The law governing presidential petitions in Uganda allows a petitioner to withdraw a presidential petition.

The law is generally silent on reasons & particularly section 61 of the Presidential Elections Act specifically provide for Withdrawing a Presidential Petition.

The law just set procedural requirement including making application to Supreme Court. Such can be oral within a hearing or formal by filing in Court.

The law gives Court discretion and at its instance to require service of notice on opposite party and a hearing under the premises of securing leave of Court.

It follows thereto that a petitioner like Hon Kyagulanyi has powers to withdraw and an instruction he issues to his lawyers serves to initiate the formal process.

The law does not require him to adduce voluminous reasons even though he has since shared with the public the several concerns especially relating to failure/refusal to accept the petitioner’s evidence on court record, Raised Concerns on the trial process & Judiciousness of the Process.

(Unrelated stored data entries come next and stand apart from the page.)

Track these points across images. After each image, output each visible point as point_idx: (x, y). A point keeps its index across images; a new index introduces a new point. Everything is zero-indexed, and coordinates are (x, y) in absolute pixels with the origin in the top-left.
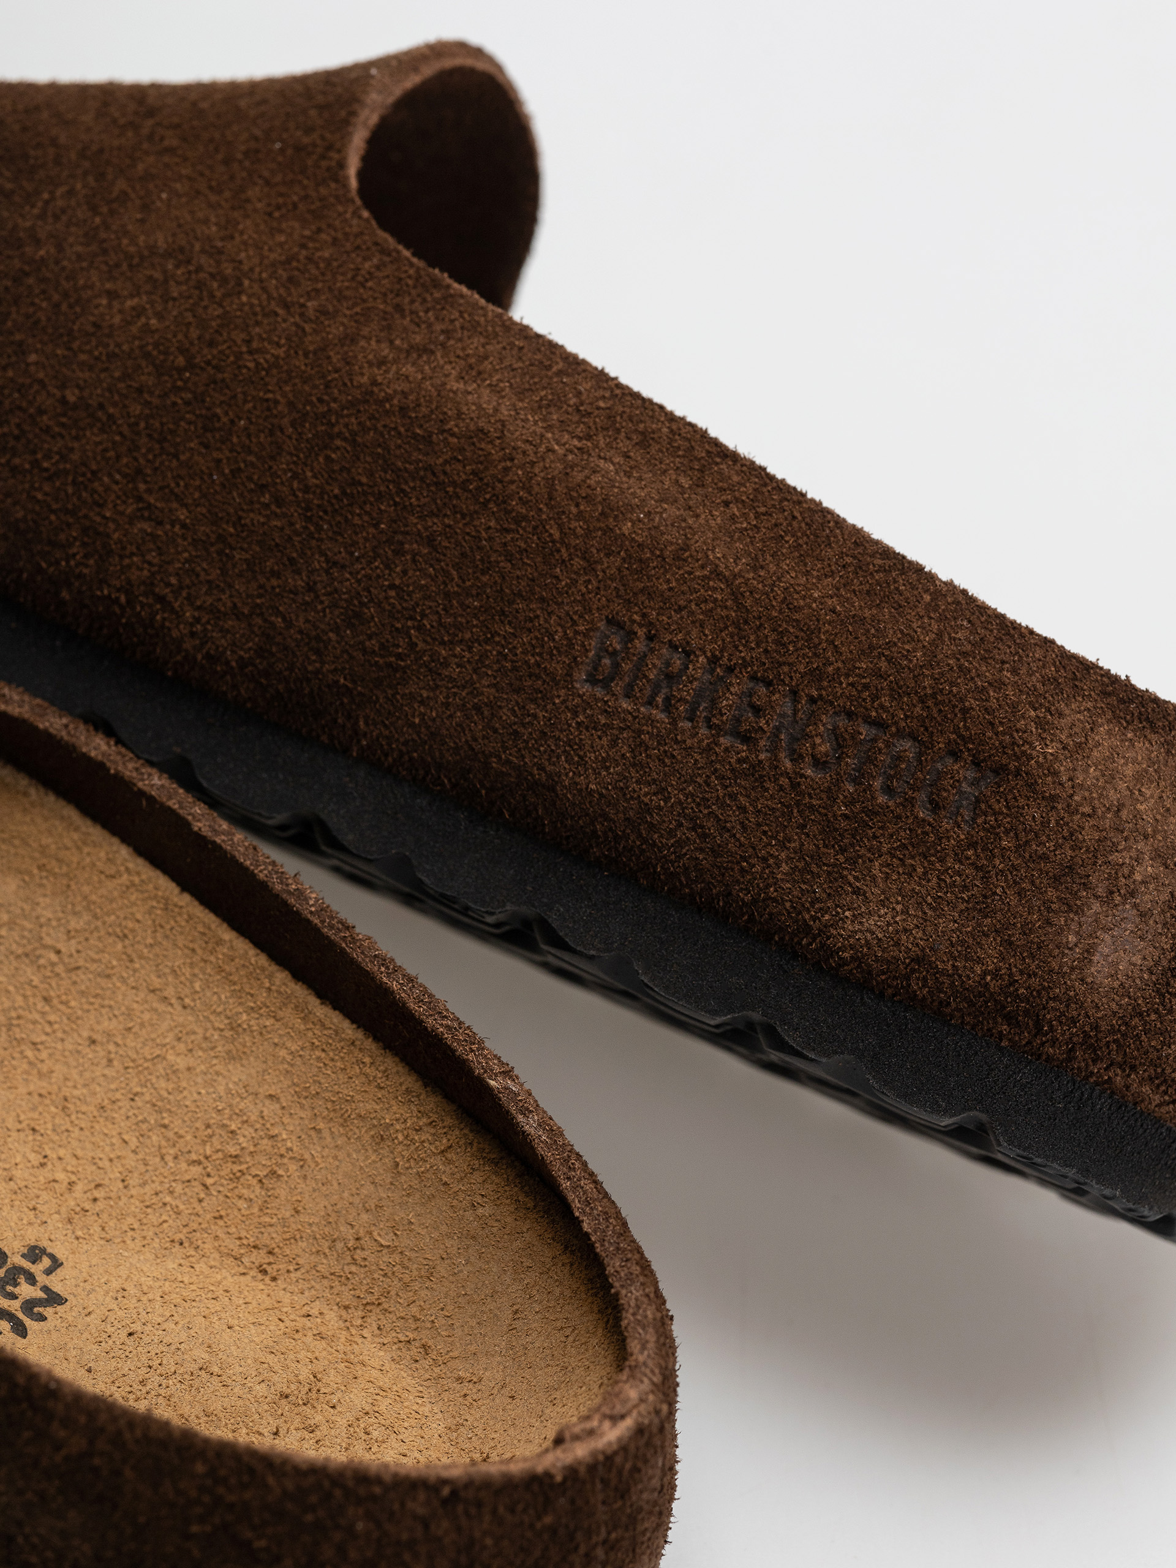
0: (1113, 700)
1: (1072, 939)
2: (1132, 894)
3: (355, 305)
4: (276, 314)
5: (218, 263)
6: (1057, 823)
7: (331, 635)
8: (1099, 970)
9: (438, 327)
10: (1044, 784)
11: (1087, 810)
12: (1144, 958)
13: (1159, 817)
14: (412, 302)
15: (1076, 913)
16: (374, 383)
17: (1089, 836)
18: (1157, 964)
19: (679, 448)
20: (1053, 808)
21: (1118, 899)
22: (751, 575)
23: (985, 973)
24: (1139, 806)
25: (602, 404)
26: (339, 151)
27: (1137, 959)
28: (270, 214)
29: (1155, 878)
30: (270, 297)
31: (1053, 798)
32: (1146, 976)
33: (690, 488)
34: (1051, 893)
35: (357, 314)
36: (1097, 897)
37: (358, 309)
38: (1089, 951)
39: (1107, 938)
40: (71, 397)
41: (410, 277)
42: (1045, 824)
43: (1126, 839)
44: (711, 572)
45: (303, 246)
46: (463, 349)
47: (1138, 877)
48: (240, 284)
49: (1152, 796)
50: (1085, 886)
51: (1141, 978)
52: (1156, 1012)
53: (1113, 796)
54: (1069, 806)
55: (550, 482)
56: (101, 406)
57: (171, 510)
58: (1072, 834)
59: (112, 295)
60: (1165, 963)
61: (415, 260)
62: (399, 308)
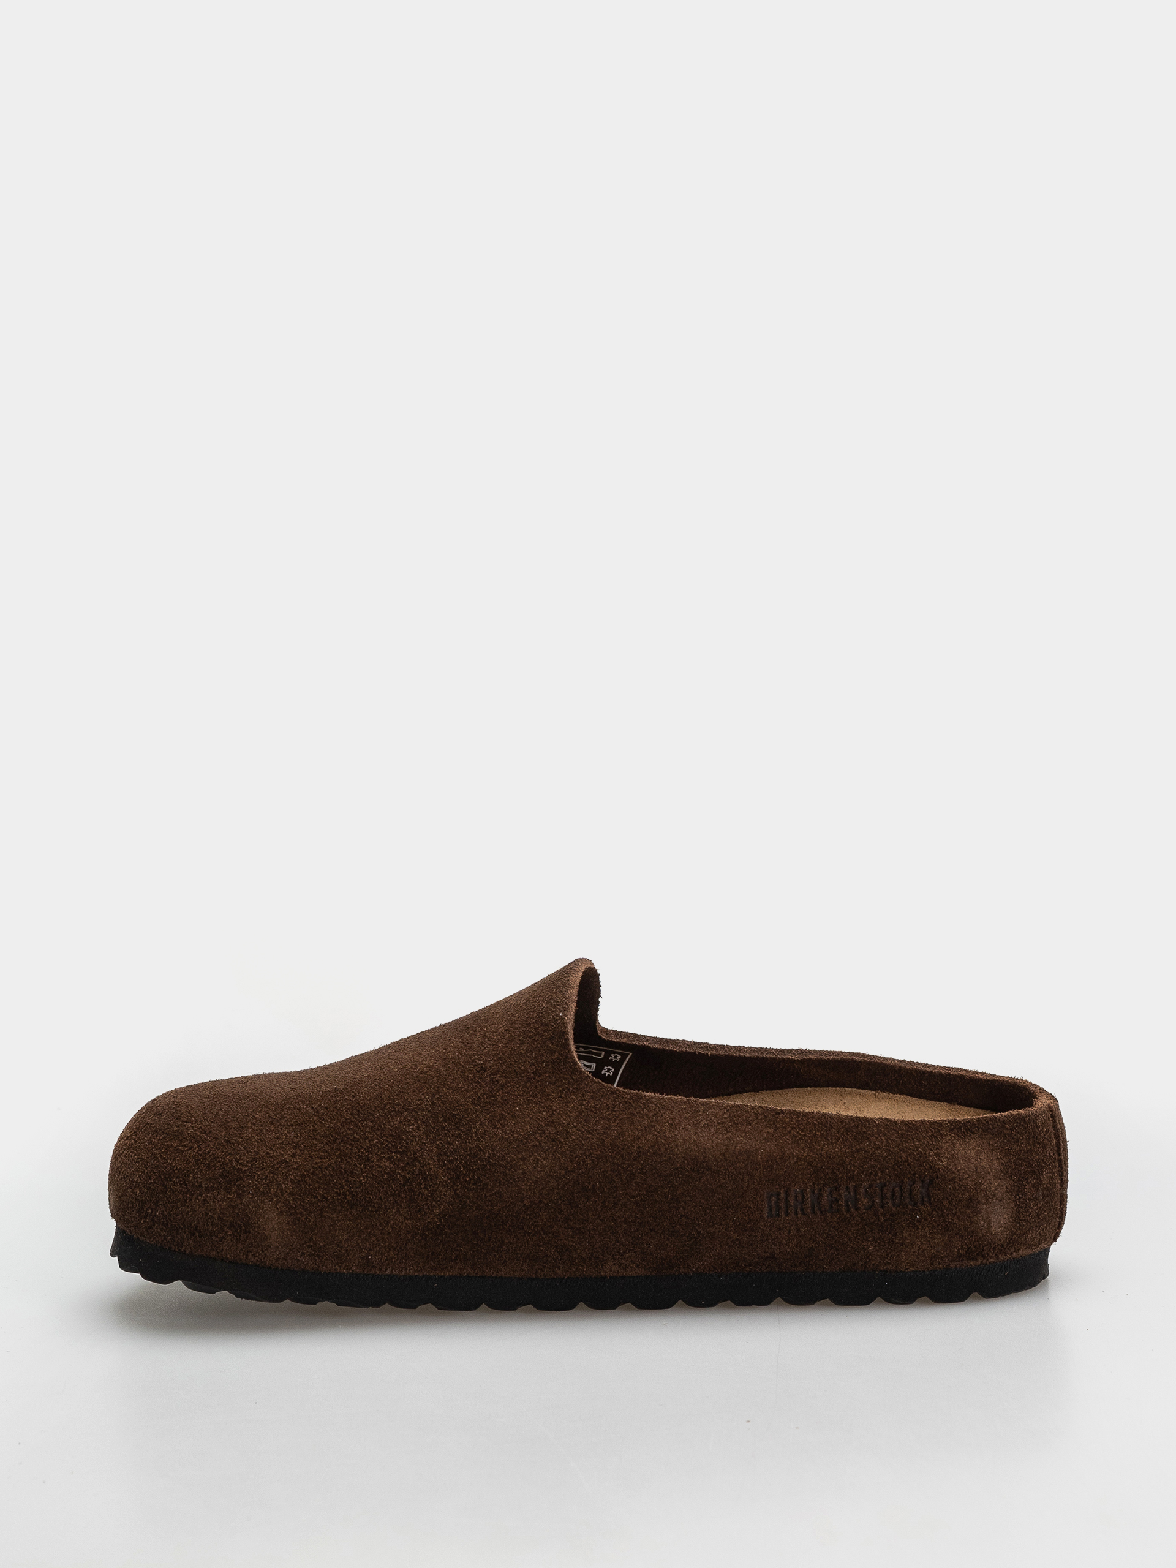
0: (956, 1131)
1: (982, 1222)
2: (994, 1196)
3: (615, 1120)
4: (589, 1138)
5: (555, 1127)
6: (958, 1186)
7: (667, 1242)
8: (995, 1228)
9: (651, 1114)
10: (948, 1176)
11: (966, 1176)
12: (1008, 1214)
13: (990, 1164)
14: (635, 1109)
15: (980, 1213)
16: (639, 1148)
17: (971, 1184)
18: (1012, 1214)
19: (761, 1119)
20: (955, 1182)
21: (990, 1200)
22: (812, 1154)
23: (959, 1250)
24: (982, 1164)
25: (725, 1116)
26: (571, 1058)
27: (1006, 1216)
28: (561, 1097)
29: (998, 1185)
30: (582, 1132)
31: (954, 1179)
32: (1011, 1220)
33: (774, 1132)
34: (968, 1211)
35: (618, 1123)
36: (983, 1204)
37: (617, 1121)
38: (989, 1224)
39: (993, 1215)
40: (527, 1203)
41: (629, 1099)
42: (955, 1189)
43: (983, 1178)
44: (797, 1159)
45: (582, 1105)
46: (665, 1119)
47: (993, 1189)
48: (568, 1132)
49: (984, 1158)
50: (979, 1202)
51: (1010, 1222)
52: (1019, 1229)
53: (972, 1166)
54: (959, 1178)
55: (724, 1154)
56: (540, 1202)
57: (586, 1227)
58: (965, 1188)
59: (523, 1159)
60: (1015, 1212)
61: (626, 1090)
62: (632, 1114)
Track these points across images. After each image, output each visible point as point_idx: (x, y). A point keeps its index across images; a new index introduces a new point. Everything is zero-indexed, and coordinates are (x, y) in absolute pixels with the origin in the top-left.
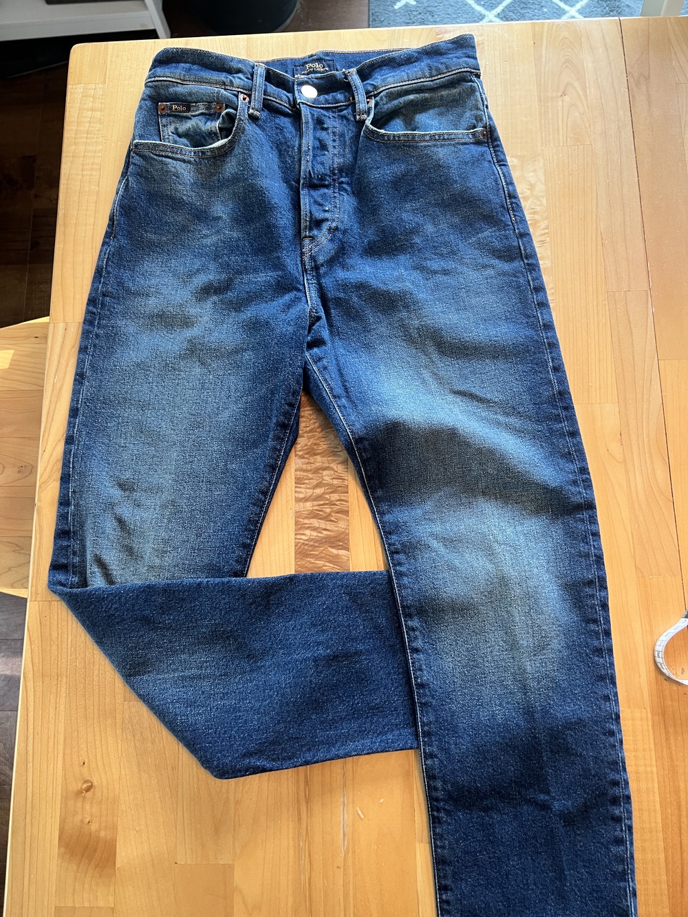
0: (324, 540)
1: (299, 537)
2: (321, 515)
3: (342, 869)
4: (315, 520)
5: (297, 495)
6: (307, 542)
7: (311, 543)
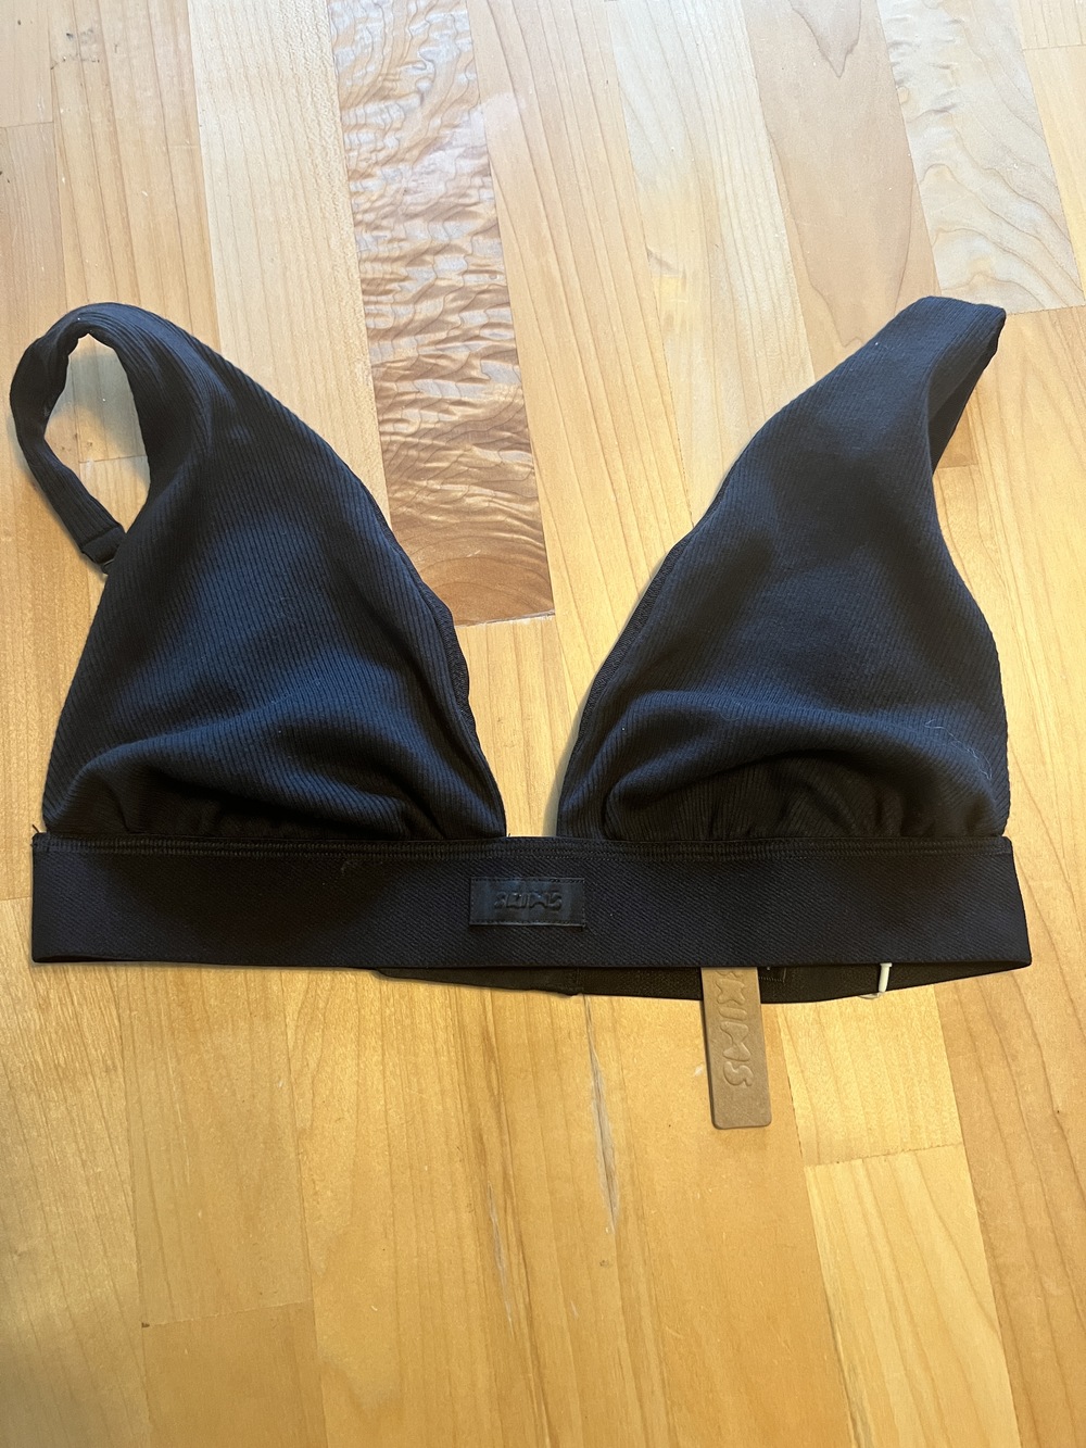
0: (460, 430)
1: (389, 428)
2: (444, 368)
3: (615, 1269)
4: (430, 381)
5: (371, 322)
6: (416, 440)
7: (426, 441)
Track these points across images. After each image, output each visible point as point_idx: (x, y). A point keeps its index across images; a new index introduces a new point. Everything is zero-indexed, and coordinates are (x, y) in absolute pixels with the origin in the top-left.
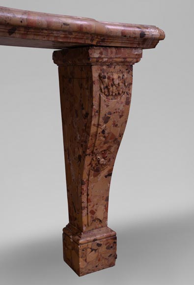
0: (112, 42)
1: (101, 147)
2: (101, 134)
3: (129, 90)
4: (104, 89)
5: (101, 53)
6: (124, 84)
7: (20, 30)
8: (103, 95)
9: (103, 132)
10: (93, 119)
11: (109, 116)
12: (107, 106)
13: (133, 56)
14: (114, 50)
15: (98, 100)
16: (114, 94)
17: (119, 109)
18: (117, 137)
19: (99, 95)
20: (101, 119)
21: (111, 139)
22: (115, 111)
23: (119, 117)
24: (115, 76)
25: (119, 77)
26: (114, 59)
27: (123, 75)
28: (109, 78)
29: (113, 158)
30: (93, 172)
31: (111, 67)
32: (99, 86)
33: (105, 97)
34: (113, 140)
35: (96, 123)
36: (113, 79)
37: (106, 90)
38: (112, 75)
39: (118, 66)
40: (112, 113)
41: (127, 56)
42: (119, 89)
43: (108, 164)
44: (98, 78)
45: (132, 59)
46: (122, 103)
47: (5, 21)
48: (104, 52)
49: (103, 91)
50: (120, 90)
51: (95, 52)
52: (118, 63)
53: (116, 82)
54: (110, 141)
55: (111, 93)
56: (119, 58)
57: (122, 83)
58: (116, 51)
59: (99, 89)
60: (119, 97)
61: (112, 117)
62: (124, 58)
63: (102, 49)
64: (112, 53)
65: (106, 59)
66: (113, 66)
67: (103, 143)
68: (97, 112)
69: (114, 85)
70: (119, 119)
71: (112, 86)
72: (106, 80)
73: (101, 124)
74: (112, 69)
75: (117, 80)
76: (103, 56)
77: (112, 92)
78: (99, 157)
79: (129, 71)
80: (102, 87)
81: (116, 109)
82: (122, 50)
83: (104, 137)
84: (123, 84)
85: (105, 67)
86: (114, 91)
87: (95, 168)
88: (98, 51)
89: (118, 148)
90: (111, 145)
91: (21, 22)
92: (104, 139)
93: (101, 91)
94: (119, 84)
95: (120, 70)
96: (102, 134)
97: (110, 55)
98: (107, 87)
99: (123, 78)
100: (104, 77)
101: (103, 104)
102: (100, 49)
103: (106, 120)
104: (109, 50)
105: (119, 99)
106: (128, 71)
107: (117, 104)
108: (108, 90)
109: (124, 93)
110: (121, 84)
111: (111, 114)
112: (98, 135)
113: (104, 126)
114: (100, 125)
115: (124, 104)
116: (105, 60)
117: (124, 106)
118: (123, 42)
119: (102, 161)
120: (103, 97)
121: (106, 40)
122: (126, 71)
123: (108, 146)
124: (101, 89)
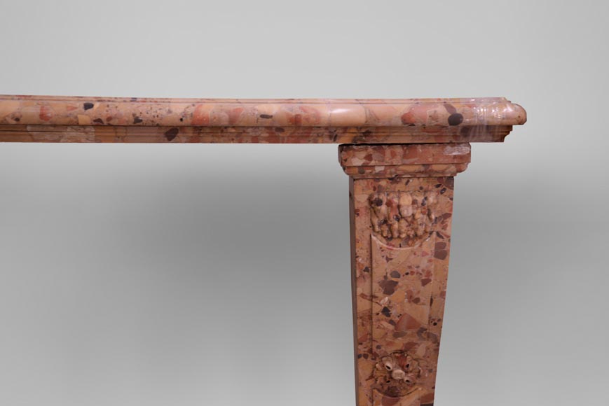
0: (388, 136)
1: (390, 344)
2: (381, 316)
3: (444, 228)
4: (380, 225)
5: (369, 157)
6: (429, 215)
7: (186, 133)
8: (379, 236)
9: (386, 311)
10: (358, 283)
11: (394, 279)
12: (388, 259)
13: (446, 161)
14: (399, 150)
15: (368, 246)
16: (403, 236)
17: (418, 267)
18: (426, 326)
19: (368, 238)
20: (376, 286)
21: (409, 328)
22: (409, 271)
23: (420, 283)
24: (406, 200)
25: (414, 202)
26: (401, 167)
27: (426, 198)
28: (389, 204)
29: (430, 371)
30: (381, 395)
31: (397, 182)
32: (367, 219)
33: (384, 240)
34: (415, 331)
35: (367, 292)
36: (399, 207)
37: (385, 228)
38: (399, 198)
39: (416, 180)
40: (402, 273)
41: (431, 160)
42: (415, 226)
43: (417, 381)
44: (367, 204)
45: (445, 167)
46: (424, 254)
47: (153, 121)
48: (375, 155)
49: (377, 229)
50: (417, 229)
51: (354, 156)
52: (414, 175)
53: (408, 212)
54: (409, 332)
55: (396, 235)
56: (412, 164)
57: (423, 213)
58: (405, 151)
59: (370, 224)
60: (418, 243)
61: (401, 282)
62: (423, 165)
63: (370, 149)
64: (393, 155)
65: (382, 168)
66: (405, 181)
67: (390, 335)
68: (367, 270)
69: (402, 217)
70: (422, 288)
71: (398, 220)
72: (383, 208)
73: (377, 294)
74: (400, 186)
75: (411, 208)
76: (372, 163)
77: (400, 233)
78: (388, 364)
79: (444, 189)
80: (376, 221)
81: (410, 267)
82: (420, 149)
83: (391, 322)
84: (425, 217)
85: (383, 183)
86: (403, 230)
87: (386, 388)
88: (363, 154)
89: (437, 350)
90: (415, 340)
91: (181, 120)
92: (391, 327)
93: (374, 230)
94: (413, 215)
95: (421, 188)
96: (385, 317)
97: (388, 160)
98: (385, 221)
99: (423, 204)
100: (379, 203)
101: (377, 256)
102: (366, 149)
103: (389, 287)
104: (388, 151)
105: (417, 246)
106: (440, 188)
107: (413, 256)
108: (390, 226)
109: (431, 233)
110: (418, 216)
111: (398, 276)
112: (375, 318)
113: (387, 298)
114: (376, 297)
115: (431, 256)
116: (378, 169)
117: (430, 261)
118: (414, 134)
119: (398, 374)
120: (378, 242)
121: (374, 134)
122: (436, 189)
123: (406, 342)
124: (373, 226)
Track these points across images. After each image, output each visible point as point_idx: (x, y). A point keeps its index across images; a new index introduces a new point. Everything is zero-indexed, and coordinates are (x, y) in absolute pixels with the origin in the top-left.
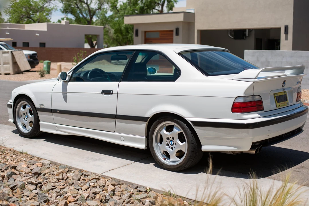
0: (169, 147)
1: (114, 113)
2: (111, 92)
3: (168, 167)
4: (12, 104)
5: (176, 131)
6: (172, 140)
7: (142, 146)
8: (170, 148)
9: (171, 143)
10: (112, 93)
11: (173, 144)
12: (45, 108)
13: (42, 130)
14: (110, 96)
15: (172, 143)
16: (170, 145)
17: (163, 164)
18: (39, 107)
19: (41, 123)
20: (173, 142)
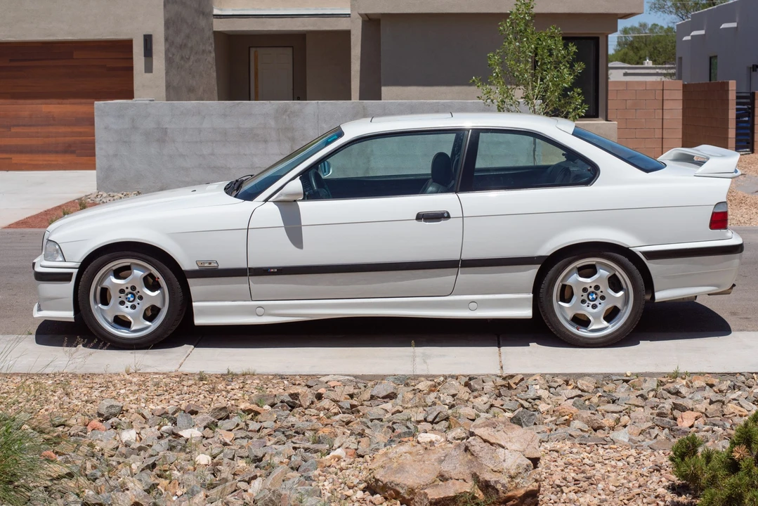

 Indeed the withdraw sets precedence as the first in Uganda but the law has been there. Hon Kyagulanyi is one bold litigant whose cautiousness is explicit in words, actions and where necessary omissions.

 After enduring a bullet and teargas phased campaign, It’s not surprising that he has now taken on the judicial institution in protest for what he has outlined inter aria as concerns on judicious & impartial trial from the process, to its form.

It’s a precise legal framework and litigant’s rights under the law that Hon Kyagulanyi has chose to utilise.

Mindful that the petition relates to Public electoral process, the withdraw carries a trillion of political meaning away from setting legal & factual precedent.

To a common law country as UGANDA, the withdraw will also set law under the doctrine of precedents where decided cases form law for future reference.  The story Continues as events unfold.